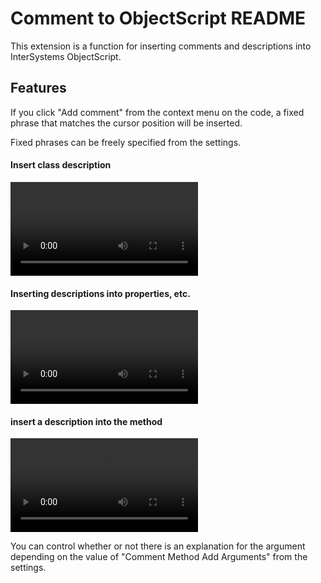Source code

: # Comment to ObjectScript README

This extension is a function for inserting comments and descriptions into InterSystems ObjectScript.

## Features

If you click "Add comment" from the context menu on the code, a fixed phrase that matches the cursor position will be inserted.

Fixed phrases can be freely specified from the settings.

#### Insert class description

![class](https://github.com/biibridge/CommentToObjectScript/tree/main/images/movie_01.mov)

#### Inserting descriptions into properties, etc.

![property](https://github.com/biibridge/CommentToObjectScript/tree/main/images/movie_02.mov)

#### insert a description into the method

![method](https://github.com/biibridge/CommentToObjectScript/tree/main/images/movie_03.mov)

You can control whether or not there is an explanation for the argument depending on the value of "Comment Method Add Arguments" from the settings.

__________

*Task goal*: Repeat only the lines from the one holding "#### insert a description into the method" through the last line of the data.

*Reply to the task*:
#### insert a description into the method

![method](https://github.com/biibridge/CommentToObjectScript/tree/main/images/movie_03.mov)

You can control whether or not there is an explanation for the argument depending on the value of "Comment Method Add Arguments" from the settings.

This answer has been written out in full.